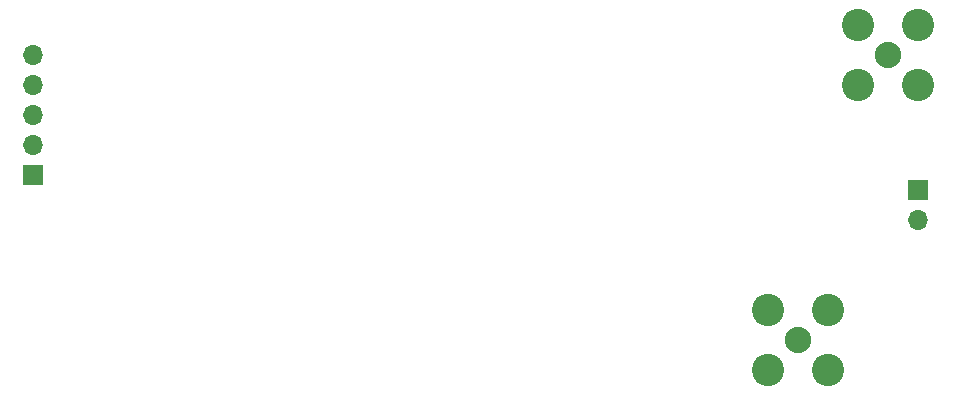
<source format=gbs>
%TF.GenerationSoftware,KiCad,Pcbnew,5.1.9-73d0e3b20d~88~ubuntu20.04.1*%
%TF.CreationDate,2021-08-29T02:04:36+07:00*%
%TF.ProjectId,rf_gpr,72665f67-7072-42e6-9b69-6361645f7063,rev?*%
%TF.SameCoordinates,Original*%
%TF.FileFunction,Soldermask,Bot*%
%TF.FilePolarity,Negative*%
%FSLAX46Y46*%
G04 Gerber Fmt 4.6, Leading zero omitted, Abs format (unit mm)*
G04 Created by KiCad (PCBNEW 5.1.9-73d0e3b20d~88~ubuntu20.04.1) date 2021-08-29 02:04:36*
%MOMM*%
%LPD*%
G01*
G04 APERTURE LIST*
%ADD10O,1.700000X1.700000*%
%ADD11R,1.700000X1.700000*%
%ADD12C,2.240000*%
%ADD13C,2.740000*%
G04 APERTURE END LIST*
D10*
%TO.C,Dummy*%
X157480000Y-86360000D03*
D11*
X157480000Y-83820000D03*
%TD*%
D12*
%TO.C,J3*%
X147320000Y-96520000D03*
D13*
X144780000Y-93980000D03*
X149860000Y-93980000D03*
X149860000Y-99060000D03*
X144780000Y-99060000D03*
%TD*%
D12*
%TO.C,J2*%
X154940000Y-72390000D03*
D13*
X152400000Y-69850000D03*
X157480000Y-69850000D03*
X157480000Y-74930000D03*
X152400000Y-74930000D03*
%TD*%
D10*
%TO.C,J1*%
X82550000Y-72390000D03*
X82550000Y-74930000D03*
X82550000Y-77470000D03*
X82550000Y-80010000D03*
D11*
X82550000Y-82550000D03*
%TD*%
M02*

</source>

═══

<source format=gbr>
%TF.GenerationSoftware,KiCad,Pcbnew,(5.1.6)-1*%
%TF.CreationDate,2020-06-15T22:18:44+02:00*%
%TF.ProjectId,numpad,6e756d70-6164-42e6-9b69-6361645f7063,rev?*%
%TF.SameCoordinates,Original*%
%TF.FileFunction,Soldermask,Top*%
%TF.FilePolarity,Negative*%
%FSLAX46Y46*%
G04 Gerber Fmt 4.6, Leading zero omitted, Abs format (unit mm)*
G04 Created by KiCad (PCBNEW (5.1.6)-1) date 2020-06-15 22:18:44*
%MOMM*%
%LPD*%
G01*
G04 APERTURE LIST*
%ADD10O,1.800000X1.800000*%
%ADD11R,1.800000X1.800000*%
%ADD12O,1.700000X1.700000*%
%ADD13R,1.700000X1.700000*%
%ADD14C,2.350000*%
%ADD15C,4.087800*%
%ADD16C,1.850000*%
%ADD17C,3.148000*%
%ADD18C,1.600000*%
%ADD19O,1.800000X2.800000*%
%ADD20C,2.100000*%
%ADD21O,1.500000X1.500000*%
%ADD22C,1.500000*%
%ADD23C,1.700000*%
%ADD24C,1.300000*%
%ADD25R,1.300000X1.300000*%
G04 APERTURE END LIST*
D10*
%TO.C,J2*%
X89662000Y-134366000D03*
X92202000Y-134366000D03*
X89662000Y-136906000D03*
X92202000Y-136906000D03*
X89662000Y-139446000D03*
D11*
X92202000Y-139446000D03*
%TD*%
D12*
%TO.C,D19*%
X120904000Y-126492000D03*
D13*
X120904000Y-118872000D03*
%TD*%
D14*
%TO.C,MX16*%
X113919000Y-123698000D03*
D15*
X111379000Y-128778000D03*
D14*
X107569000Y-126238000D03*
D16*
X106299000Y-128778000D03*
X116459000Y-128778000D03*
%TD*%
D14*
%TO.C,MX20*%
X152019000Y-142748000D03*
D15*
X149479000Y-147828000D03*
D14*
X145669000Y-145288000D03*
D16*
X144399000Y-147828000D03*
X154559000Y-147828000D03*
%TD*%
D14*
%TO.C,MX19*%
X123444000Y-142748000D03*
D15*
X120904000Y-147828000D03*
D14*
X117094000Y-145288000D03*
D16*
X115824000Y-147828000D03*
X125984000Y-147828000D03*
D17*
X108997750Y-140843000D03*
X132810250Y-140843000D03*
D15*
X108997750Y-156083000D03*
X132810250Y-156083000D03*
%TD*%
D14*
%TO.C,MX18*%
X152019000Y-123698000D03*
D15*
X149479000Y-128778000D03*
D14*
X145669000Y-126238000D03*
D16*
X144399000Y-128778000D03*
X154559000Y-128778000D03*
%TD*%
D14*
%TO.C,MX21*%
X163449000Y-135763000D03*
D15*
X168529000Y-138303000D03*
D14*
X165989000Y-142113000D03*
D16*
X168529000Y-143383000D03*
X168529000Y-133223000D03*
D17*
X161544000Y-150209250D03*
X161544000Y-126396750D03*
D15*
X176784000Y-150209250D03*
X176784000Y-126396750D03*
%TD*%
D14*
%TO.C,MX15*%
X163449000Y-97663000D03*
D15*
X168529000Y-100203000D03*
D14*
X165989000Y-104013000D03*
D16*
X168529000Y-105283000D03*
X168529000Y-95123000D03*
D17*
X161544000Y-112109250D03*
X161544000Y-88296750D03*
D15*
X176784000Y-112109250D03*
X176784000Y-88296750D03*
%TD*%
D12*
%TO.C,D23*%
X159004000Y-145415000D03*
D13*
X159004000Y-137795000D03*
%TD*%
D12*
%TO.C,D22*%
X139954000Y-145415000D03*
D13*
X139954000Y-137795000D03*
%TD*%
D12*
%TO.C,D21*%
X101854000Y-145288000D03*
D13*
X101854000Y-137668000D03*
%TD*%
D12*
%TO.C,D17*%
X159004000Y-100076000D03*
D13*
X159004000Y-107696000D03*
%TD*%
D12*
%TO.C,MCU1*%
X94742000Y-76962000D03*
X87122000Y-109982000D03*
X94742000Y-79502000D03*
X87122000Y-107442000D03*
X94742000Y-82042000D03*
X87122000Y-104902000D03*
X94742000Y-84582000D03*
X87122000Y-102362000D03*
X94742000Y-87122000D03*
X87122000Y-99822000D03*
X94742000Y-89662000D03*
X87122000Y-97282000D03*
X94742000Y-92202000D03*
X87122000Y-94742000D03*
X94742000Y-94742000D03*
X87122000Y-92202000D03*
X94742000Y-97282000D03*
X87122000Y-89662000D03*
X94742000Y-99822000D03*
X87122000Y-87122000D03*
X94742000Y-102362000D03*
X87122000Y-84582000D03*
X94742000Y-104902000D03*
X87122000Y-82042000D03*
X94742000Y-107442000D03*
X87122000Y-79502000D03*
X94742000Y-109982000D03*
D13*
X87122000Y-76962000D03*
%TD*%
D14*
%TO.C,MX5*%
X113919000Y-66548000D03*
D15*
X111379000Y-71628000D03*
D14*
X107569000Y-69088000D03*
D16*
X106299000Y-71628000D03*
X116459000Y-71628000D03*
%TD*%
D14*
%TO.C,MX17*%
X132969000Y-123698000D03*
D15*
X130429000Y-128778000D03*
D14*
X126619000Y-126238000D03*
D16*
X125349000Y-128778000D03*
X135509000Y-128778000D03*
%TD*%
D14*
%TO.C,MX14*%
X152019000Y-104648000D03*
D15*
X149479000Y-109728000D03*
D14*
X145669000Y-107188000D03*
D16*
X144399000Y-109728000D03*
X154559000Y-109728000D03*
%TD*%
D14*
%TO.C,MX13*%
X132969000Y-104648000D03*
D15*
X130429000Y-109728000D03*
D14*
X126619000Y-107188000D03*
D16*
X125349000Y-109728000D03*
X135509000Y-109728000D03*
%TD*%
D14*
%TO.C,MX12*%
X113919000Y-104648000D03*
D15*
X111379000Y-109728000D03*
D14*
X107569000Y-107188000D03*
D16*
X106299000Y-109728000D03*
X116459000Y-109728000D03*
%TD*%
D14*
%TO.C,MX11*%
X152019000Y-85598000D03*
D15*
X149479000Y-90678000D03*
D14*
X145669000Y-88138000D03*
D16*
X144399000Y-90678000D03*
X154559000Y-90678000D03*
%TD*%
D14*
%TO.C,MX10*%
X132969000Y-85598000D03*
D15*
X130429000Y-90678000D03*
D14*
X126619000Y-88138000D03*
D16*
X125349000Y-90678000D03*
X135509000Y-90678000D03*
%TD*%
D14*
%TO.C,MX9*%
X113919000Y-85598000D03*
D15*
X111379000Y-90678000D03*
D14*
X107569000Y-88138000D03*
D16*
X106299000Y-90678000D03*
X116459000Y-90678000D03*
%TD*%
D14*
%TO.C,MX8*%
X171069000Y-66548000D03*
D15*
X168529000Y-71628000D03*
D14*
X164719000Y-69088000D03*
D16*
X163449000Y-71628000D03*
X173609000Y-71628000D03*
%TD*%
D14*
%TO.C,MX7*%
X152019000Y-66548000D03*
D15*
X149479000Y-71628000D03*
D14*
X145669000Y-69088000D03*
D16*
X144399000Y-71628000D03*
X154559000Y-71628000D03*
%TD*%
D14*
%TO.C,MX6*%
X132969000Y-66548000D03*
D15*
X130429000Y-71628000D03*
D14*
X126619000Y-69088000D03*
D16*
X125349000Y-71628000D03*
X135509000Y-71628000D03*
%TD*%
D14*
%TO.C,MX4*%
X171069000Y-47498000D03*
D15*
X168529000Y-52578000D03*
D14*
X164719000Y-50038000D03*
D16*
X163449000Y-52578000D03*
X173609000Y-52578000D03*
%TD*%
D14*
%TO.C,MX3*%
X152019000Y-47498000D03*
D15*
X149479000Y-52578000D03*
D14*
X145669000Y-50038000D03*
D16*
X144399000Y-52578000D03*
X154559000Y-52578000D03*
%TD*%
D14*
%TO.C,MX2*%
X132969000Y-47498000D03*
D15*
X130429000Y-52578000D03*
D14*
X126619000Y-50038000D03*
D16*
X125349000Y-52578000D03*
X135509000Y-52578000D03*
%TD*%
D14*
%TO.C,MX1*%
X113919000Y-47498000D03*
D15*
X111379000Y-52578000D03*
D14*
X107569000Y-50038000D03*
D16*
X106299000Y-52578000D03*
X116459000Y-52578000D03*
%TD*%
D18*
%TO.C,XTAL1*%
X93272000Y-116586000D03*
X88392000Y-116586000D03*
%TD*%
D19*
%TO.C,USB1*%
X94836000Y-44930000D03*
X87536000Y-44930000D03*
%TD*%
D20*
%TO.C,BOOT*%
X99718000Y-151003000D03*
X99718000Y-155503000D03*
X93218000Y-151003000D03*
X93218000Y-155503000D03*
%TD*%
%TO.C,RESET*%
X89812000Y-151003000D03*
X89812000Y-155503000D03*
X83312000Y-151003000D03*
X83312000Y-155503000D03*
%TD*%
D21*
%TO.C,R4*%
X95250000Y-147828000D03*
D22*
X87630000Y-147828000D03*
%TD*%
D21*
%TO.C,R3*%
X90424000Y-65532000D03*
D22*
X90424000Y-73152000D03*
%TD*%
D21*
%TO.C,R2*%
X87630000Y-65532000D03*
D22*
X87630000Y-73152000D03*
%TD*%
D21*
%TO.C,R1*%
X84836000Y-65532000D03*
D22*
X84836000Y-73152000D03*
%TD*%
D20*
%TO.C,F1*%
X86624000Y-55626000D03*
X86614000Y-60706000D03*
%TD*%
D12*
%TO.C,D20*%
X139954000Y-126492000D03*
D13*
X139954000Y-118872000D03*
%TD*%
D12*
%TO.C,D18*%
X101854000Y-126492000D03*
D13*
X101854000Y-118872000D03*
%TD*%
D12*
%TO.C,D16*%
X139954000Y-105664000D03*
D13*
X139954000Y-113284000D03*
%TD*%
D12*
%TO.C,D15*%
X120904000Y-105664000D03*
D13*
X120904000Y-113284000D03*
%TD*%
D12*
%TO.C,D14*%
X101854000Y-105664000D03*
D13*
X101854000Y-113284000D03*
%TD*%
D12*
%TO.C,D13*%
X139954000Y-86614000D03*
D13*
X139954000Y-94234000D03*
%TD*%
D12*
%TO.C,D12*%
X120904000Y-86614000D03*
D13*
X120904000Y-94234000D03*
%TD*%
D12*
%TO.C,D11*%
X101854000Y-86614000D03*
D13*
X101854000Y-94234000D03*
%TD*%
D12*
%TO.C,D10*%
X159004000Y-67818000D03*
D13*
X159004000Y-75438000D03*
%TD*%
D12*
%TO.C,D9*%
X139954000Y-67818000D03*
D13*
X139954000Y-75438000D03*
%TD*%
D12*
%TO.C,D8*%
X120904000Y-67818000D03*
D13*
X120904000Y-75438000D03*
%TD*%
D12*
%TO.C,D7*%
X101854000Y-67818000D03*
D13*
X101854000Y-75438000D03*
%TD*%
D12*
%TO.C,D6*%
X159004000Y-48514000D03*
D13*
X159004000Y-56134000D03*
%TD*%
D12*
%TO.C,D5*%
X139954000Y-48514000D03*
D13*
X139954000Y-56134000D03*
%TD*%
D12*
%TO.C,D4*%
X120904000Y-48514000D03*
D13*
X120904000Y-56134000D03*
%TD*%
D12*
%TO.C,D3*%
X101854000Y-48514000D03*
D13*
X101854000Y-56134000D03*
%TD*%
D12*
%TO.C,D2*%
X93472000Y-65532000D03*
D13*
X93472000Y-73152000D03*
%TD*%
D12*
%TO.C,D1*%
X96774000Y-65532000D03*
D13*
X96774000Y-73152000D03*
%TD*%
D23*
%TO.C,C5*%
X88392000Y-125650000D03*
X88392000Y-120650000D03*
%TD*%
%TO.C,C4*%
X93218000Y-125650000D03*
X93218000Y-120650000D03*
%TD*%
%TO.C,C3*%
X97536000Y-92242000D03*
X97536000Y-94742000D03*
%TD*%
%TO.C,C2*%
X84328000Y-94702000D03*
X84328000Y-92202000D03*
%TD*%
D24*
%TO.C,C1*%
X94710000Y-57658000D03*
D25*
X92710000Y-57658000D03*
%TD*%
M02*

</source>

═══

## [Problem requirements]
Give back precisely the lines above that start at the line containing "<source format=gbs>" and end at the line containing "X82550000Y-72390000D03*", inclusive. No other lines belong in the output.

## [Your response]
<source format=gbs>
%TF.GenerationSoftware,KiCad,Pcbnew,5.1.9-73d0e3b20d~88~ubuntu20.04.1*%
%TF.CreationDate,2021-08-29T02:04:36+07:00*%
%TF.ProjectId,rf_gpr,72665f67-7072-42e6-9b69-6361645f7063,rev?*%
%TF.SameCoordinates,Original*%
%TF.FileFunction,Soldermask,Bot*%
%TF.FilePolarity,Negative*%
%FSLAX46Y46*%
G04 Gerber Fmt 4.6, Leading zero omitted, Abs format (unit mm)*
G04 Created by KiCad (PCBNEW 5.1.9-73d0e3b20d~88~ubuntu20.04.1) date 2021-08-29 02:04:36*
%MOMM*%
%LPD*%
G01*
G04 APERTURE LIST*
%ADD10O,1.700000X1.700000*%
%ADD11R,1.700000X1.700000*%
%ADD12C,2.240000*%
%ADD13C,2.740000*%
G04 APERTURE END LIST*
D10*
%TO.C,Dummy*%
X157480000Y-86360000D03*
D11*
X157480000Y-83820000D03*
%TD*%
D12*
%TO.C,J3*%
X147320000Y-96520000D03*
D13*
X144780000Y-93980000D03*
X149860000Y-93980000D03*
X149860000Y-99060000D03*
X144780000Y-99060000D03*
%TD*%
D12*
%TO.C,J2*%
X154940000Y-72390000D03*
D13*
X152400000Y-69850000D03*
X157480000Y-69850000D03*
X157480000Y-74930000D03*
X152400000Y-74930000D03*
%TD*%
D10*
%TO.C,J1*%
X82550000Y-72390000D03*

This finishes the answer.